Ils arrivèrent devant un magasin rempli de guérilleros qui fumaient et buvaient. « Le fermier m'a conduit vers l'arrière. Imaginez la scène : derrière un bureau il y a un grand guérillero ; À mon approche, il s'accroupit, sort deux pistolets dorés de ses bottes et les pose sur la table. Je savais que c'était Romaña, le commandant du 53e Front, qui opérait dans la zone », dit-il. Il a réussi à le convaincre de les laisser se reposer cette nuit-là dans la tente et, à 2 heures du matin, lui, sa petite amie et un autre couple se sont enfuis à travers le terrain vague que Díazgranados connaissait par cœur.

En raison du danger auquel les biologistes et les botanistes ont été confrontés en Colombie, il est convaincu qu'ils sont des héros avec un objectif clair : contribuer au bien-être de la société et de la vie sur la planète.

« La connaissance des plantes est la porte d’entrée pour améliorer la qualité de vie de l’humanité. Ils nous fournissent des médicaments, de la nourriture, des boissons, des matériaux de construction et des vêtements, et nous aident à créer des barrières de protection contre les phénomènes naturels.

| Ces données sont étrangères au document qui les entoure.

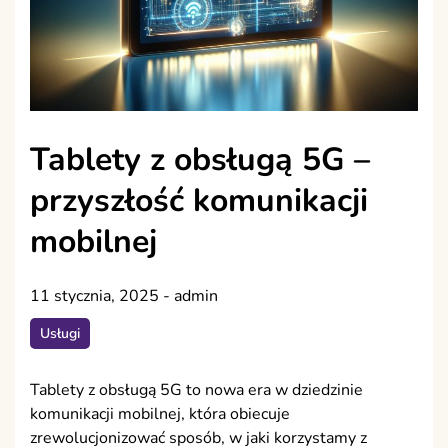
Tablety z obsługą 5G –
przyszłość komunikacji
mobilnej
11 stycznia, 2025
-
admin
Usługi
Tablety z obsługą 5G to nowa era w dziedzinie
komunikacji mobilnej, która obiecuje
zrewolucjonizować sposób, w jaki korzystamy z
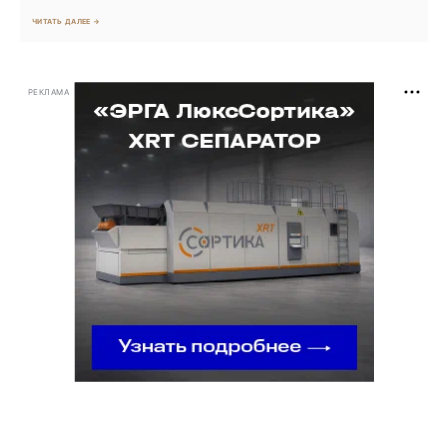
ЧИТАТЬ ДАЛЕЕ →
РЕКЛАМА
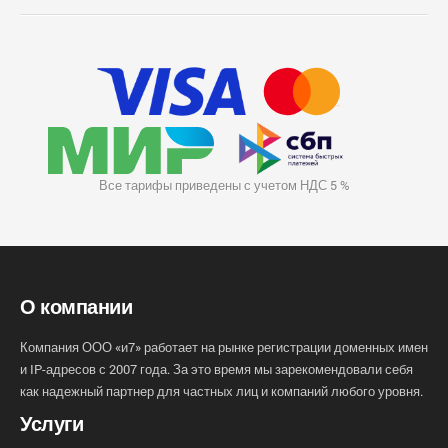
Все тарифы приведены с учетом НДС 5 %
О компании
Компания ООО «и7» работает на рынке регистрации доменных имен
и IP-адресов с 2007 года. За это время мы зарекомендовали себя
как надежный партнер для частных лиц и компаний любого уровня.
Услуги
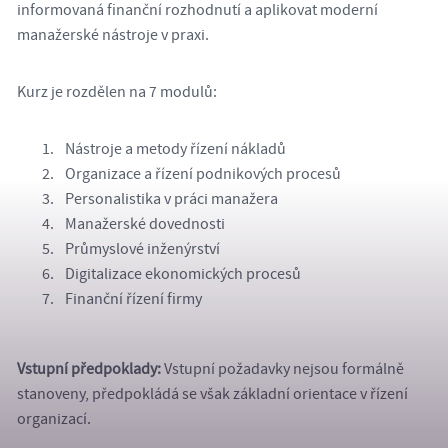
informovaná finanční rozhodnutí a aplikovat moderní
manažerské nástroje v praxi.
Kurz je rozdělen na 7 modulů:
Nástroje a metody řízení nákladů
Organizace a řízení podnikových procesů
Personalistika v práci manažera
Manažerské dovednosti
Průmyslové inženýrství
Digitalizace ekonomických procesů
Finanční řízení firmy
Vstupní předpoklady:
Vstupní požadavky nejsou formálně
stanoveny, předpokládá se však základní orientace v řízení
organizací.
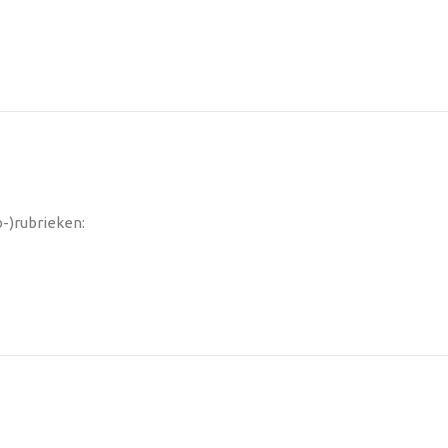
b-)rubrieken:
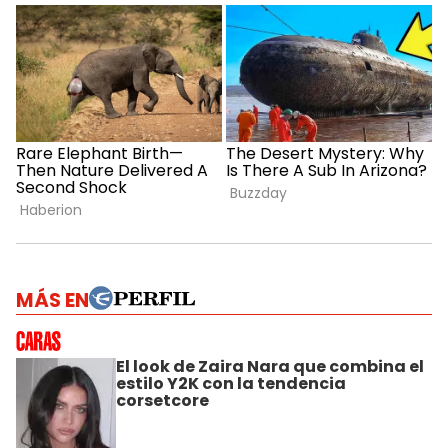
MÁS EN
El look de Zaira Nara que combina el
estilo Y2K con la tendencia
corsetcore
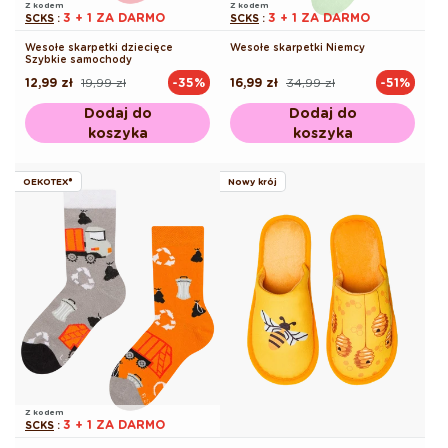
Z kodem
Z kodem
3 + 1 ZA DARMO
3 + 1 ZA DARMO
SCKS
:
SCKS
:
Wesołe skarpetki dziecięce
Wesołe skarpetki Niemcy
Szybkie samochody
12,99 zł
19,99 zł
16,99 zł
34,99 zł
-35%
-51%
Cena
Cena
Cena
Cena
regularna
promocyjna
regularna
promocyjna
Dodaj do
Dodaj do
koszyka
koszyka
OEKOTEX®
Nowy krój
Z kodem
3 + 1 ZA DARMO
SCKS
:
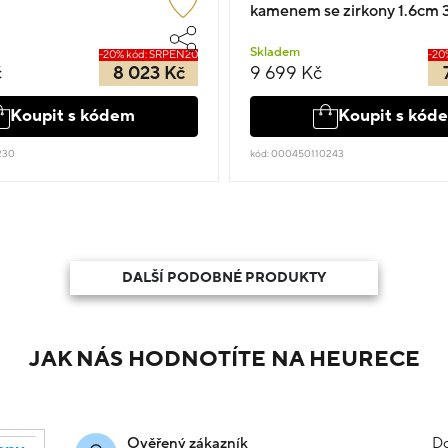
kamenem se zirkony 1.6cm 
Skladem
-20% kód: SRPEN20
-20
č
8 023 Kč
9 699 Kč
Koupit s kódem
Koupit s kód
230
kód: 000450110243
DALŠÍ PODOBNÉ PRODUKTY
JAK NÁS HODNOTÍTE NA HEURECE
Do
Ověřený zákazník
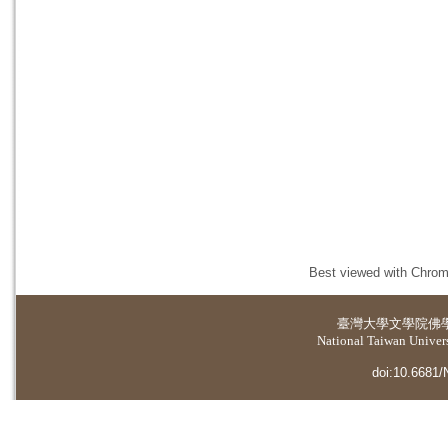
Best viewed with Chrome
臺灣大學
文學院佛
National Taiwan Universi
doi:10.6681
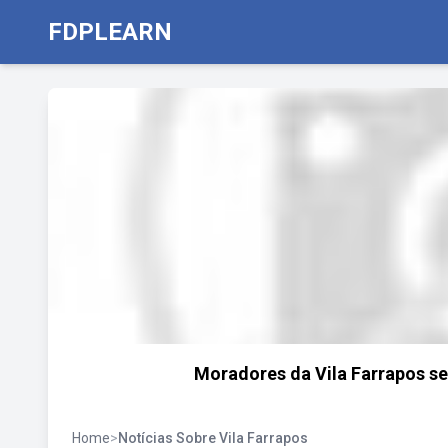
FDPLEARN
Moradores da Vila Farrapos s
Home
>
Notícias Sobre Vila Farrapos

Les avantages sont énormes et il faut bien déterminer quelles plantes les procurent. C'est là l'importance d'un botaniste », dit-il.

Cette idée l’a amené à diriger des recherches conjointes entre l’Institut Humboldt et Kew sur les plantes et champignons utiles en Colombie, qui fourniront en 2022 des informations sur 15 000 espèces. «Je voulais réveiller la société sur l'importance de ces ressources pour le développement du pays», explique-t-il. Pour lui, c'est une contradiction qu'un département aussi riche en biodiversité que le Chocó ait autant de problèmes socio-économiques. « La Colombie devrait devenir une puissance mondiale en matière de bioéconomie. »

Díazgranados est un élément clé dans la construction de cet avenir.